I am not going to write about whether this Iran deal is good or bad for Israel. Smarter people than me, with more access and more information, will spend the next weeks and months arguing that out, and they should. What I want to write about is something else entirely: how we treat a friend when we disagree with him.
US President Donald Trump’s effort to bring the final Israeli hostages home was nothing short of extraordinary. He invested enormous political capital, remained personally engaged, and ultimately helped achieve what many believed was impossible.
When he spoke about the hostages in the Knesset, I witnessed the reaction firsthand. The applause was thunderous. Members rose to their feet. The gratitude was palpable.
Later, Trump spoke about the return of the hostages before Arab leaders and legislators. The contrast could not have been more striking. The announcement was met with silence. There was no applause, no visible celebration, no acknowledgment of the immense effort required to secure the freedom of innocent men and women held in captivity.
That silence spoke volumes. Trump chose to make the hostages a priority even when doing so offered little political benefit in some of the rooms he entered. He pressed forward because he believed it was the right thing to do. Whether one agrees with him on every issue or not, that determination deserves recognition and admiration.
I was at the White House at the Hanukkah party in the months after the final hostages were released. President Trump got up and spoke. He admitted that when he first got involved, he thought his job was simply to bring home the living and let everyone move on.
He hadn’t understood that the Jewish people don’t move on, not while a single body remains in a tunnel in Gaza. So he readjusted. He went after all of them, the living and the dead, until every last hostage came home. If that were the only thing Trump had ever done for the Jewish people, we would owe him an enormous debt of gratitude.
He also moved the American embassy to Jerusalem. He recognized Israeli sovereignty over the Golan Heights. He built the Abraham Accords, which reshaped the Middle East in ways no one thought possible. This is not a small record. This is a record most presidents couldn’t dream of leaving behind.
So when I hear people questioning his loyalty to Israel over this Iran deal, even people raising legitimate concerns, I think we owe it to the man who accomplished all of the above to pause and not pass judgment so quickly.
Disagreement is not betrayal
Former US president Ronald Reagan once said, “The person who agrees with you 80% of the time is an 80% friend, not a 205 enemy.” We, as a people who argue about everything from Talmud to politics, sometimes forget: disagreement is not betrayal.
A friend who sees things differently on one issue is still a friend. We are allowed to push back, to lobby, to make our case as hard as we can on this deal. That is our job, and we should do it without apology. But we are not allowed to erase a record of friendship because of a single disagreement, however serious it may feel at the moment.
A dear friend of mine, Chris Ruddy, the CEO of Newsmax, has long been one of the great Christian friends the Jewish people have. We were texting recently about all of this – about Iran, about the uncertainty so many of us feel – and I told him I believe God has our back no matter what happens. He agreed, but added, “God helps those who help themselves.”

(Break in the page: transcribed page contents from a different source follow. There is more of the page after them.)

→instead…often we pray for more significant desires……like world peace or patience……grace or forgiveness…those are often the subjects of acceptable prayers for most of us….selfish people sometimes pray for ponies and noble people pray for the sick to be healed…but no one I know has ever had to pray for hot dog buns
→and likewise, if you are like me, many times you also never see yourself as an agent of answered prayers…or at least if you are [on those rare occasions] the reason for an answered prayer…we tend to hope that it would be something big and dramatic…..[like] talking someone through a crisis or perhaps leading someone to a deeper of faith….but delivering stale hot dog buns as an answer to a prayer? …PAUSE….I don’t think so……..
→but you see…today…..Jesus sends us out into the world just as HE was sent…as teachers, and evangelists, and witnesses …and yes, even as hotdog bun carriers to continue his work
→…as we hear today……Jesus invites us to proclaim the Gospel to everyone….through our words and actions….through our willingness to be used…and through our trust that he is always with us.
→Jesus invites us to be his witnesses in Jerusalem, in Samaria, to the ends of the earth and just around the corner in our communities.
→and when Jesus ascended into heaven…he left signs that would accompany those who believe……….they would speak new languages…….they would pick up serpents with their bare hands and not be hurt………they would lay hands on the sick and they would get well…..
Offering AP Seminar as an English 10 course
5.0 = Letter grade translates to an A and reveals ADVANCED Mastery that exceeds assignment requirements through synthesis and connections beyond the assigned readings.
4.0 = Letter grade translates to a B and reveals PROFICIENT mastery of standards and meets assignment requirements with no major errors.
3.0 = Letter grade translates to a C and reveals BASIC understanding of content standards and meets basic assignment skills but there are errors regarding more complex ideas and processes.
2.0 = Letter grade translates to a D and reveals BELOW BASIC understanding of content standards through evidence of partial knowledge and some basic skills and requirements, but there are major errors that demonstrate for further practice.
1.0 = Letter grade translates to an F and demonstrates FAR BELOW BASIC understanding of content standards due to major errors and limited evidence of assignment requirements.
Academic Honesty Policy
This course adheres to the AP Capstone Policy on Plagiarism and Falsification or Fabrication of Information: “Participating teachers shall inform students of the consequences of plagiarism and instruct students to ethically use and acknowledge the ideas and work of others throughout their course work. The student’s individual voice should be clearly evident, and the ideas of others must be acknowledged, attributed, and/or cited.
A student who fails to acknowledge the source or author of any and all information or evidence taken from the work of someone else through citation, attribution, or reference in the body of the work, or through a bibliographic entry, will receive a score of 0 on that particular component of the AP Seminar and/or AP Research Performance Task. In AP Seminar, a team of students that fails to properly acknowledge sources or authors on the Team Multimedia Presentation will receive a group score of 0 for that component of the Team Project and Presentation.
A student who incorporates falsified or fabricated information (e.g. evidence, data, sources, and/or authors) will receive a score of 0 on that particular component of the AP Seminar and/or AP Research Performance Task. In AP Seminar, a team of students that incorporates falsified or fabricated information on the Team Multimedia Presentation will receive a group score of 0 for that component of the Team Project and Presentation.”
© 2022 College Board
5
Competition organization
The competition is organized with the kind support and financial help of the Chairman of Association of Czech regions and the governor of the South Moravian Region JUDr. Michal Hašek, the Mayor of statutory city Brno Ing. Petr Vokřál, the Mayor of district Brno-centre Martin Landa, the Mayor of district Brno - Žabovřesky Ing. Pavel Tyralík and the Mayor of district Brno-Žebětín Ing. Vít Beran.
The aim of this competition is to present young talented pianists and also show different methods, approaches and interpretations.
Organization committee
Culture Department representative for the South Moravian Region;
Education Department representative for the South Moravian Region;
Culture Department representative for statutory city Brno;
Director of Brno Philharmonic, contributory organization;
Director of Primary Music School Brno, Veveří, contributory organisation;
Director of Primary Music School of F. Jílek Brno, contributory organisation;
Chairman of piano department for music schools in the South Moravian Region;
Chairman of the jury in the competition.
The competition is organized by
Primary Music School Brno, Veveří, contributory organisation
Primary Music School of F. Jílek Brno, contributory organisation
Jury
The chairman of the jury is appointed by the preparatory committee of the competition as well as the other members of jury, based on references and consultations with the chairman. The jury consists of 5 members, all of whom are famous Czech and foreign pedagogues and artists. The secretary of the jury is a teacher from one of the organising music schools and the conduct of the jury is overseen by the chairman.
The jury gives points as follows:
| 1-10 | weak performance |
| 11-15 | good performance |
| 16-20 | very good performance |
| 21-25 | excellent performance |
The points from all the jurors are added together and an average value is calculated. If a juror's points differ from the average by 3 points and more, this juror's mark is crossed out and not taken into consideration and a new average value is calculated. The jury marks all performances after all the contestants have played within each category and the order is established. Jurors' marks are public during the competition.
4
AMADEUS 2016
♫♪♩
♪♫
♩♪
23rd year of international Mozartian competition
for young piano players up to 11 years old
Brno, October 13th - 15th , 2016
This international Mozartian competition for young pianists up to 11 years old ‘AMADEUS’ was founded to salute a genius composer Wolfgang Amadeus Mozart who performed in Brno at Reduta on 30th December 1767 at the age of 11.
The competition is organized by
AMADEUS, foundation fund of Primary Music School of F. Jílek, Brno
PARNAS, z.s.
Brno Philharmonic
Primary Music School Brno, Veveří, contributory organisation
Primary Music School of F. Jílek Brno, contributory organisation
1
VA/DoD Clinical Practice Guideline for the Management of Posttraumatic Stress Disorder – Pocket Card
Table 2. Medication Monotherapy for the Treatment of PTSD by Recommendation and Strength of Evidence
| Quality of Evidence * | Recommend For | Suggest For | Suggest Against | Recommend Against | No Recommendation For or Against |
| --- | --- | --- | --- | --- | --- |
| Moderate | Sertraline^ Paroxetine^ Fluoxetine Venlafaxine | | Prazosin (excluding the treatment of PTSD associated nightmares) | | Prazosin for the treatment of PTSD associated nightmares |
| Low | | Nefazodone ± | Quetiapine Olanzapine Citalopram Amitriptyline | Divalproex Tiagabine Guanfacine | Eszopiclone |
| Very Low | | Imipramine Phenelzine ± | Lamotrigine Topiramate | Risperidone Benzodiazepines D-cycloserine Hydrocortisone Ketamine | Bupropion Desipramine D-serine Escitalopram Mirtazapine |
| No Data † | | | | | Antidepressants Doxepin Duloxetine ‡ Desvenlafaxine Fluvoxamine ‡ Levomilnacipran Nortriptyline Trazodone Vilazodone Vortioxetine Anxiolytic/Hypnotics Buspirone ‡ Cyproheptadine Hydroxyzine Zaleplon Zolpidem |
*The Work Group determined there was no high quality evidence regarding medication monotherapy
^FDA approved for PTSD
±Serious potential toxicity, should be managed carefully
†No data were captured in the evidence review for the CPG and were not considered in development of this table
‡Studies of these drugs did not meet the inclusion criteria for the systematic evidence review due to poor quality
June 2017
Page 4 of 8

He was right, and it is worth sitting with. Faith does not mean passivity. We are meant to fight for our own security, to advocate, to use every tool available to us, including our relationships with leaders who have proven their friendship.
But at the end of the day, there is a partnership in this world, the partnership between God and man, and it’s our job to fight and to work as hard as we can, but at the end of the day, when you’ve done all that you can, you have to have faith. You have to understand that God is there and He is not going to abandon the Jewish people or Israel.
I remember writing something similar last year, when President Trump visited the Gulf states on a trip that didn’t include Israel, and people were furious, certain he had abandoned us. I wrote then that we need to have faith in our friends, and that sometimes leaders do things for reasons we cannot see.
Ingrained in Jewish history and DNA is knowing how to disagree while maintaining strong relationships. The Talmud, in particular, is full of stories of this kind; it is ingrained in who we are. We need to trust our friends, even if we disagree with some of their opinions.
The Jewish people have been here for thousands of years. We did not survive because every world leader stood with us at every moment. We survived because we fought for ourselves, and because, as I believe with full faith, God has carried us the rest of the way. That has not changed.
None of this means we stay silent if we believe this deal endangers Israel. It means we say so honestly, that we make our case to the administration and to Congress, and we do it as people who recognize a friend when we have one.
Let’s fight for what we believe is right, and let’s do it as people who remember that our friends are still our friends even if we disagree with some of their policies or actions.
The writer is the International CEO of Aish, a global Jewish educational movement. He formerly served as Eastern Director of the Simon Wiesenthal Center, where he oversaw the Museum of Tolerance in New York City.